Une semaine entière fut nécessaire pour sensibiliser cette âme tiraillée entre sénescence et déliquescence à ce problème délicat. Quand enfin, il répéta "c-couleurs ?" après des heures et des heures d'acharnement, comme si c'était la première fois qu'il entendait ce mot, les murmures s'évanouirent, les oreilles se tendirent. "Oh... mon arrière arrière grand-mère m'disait qu'ce mot venait d'un étranger... Un homme aux cheveux pas comme nous. Il venait d'au-delà la montagne des Deux-Soeurs...". Comme le vieux se taisait, bavant et oscillant d'une étrange manière, le Roi le pressa de s'expliquer. On n'avait pas vu passer d'étrangers depuis des générations, qui était celui-là ? Et la sorcière, qu'en était-il dans tout ça ? Mais ses tentatives furent vaines, l'autre était retourné dans son monde de fantômes et de poussières après seulement deux phrases, et ne semblait plus vouloir le quitter. Il décéda la nuit suivante.

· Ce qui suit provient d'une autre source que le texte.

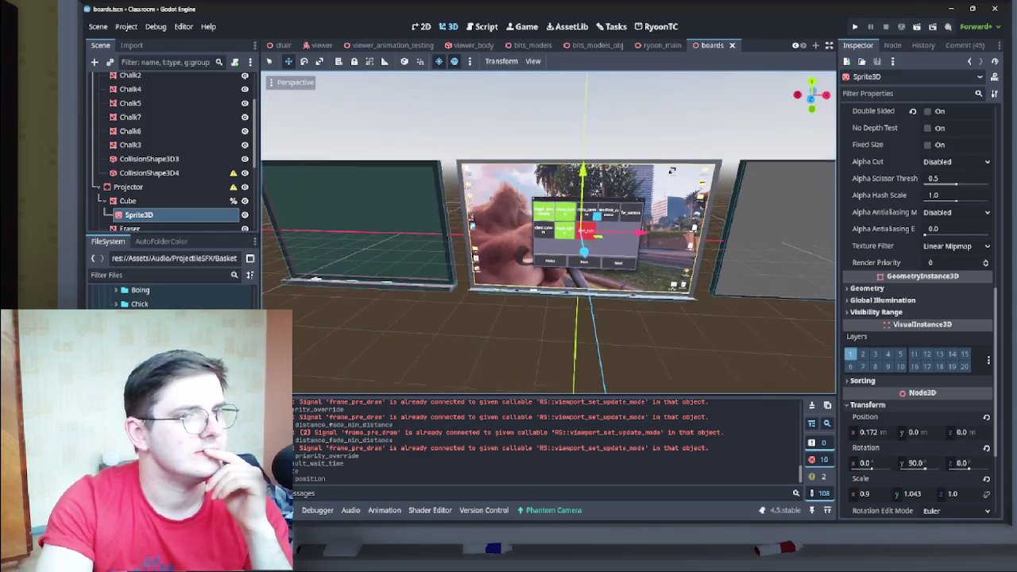
- Scroll the FileSystem dock to Levels/Maps/Classroom/Assets and inspect no_signal_mat.tres
scroll(171, 295, "down", 3)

Le Roi Sans Couleur réunit alors autour de lui les plus jeunes et les plus vaillants de ses savants. Leur mission ? Franchir cet obstacle insurmontable qu'était la montagne des Deux-Soeurs, aller par delà les limites connues du domaine royale, dépasser les frontières du monde, et ramener la couleur dans le pays. Les meilleurs des pisteurs les accompagneraient pour assurer la bonne réussite de ce voyage qui s'annonçait long et périlleux. Douze équipes furent ainsi constituées, et partirent dans la grisaille brumeuse du petit matin suivant. On pleura beaucoup ce jour là. Longtemps, les mains des épouses délaissées s'agitèrent dans l'air froid et mordant des montagnes, bien après que les larmes eurent gelé sur leurs joues froides et les silhouettes au loin disparu. Un bien émouvant spectacle en vérité. La moitié d'entre elles s'offrirent à la montagne - comme l'encourageait la coutume lorsqu'il fallait faire preuve de dévotion - et demeurèrent jusqu'à ce que le sang dans leurs veines fût devenu aussi gelé et immobile que l'eau de leurs yeux. Cela émut beaucoup. On écrivit de nouveau quantité de parchemins pour décrire la beauté de ce geste.

Les années passèrent, aucune des équipes ne revenait, et le Roi patientait du haut de sa tour. Il mangeait de moins en moins, sa raison se délitait progressivement avec ses espoirs, il n'était plus que l'ombre de lui-même... Et malgré tous ses efforts et toutes les marques d'amour qu'elle lui témoignait - et les dieux savent qu'elle y mettait du coeur ! - la reine elle-même n'arrivait plus à tromper son ennui.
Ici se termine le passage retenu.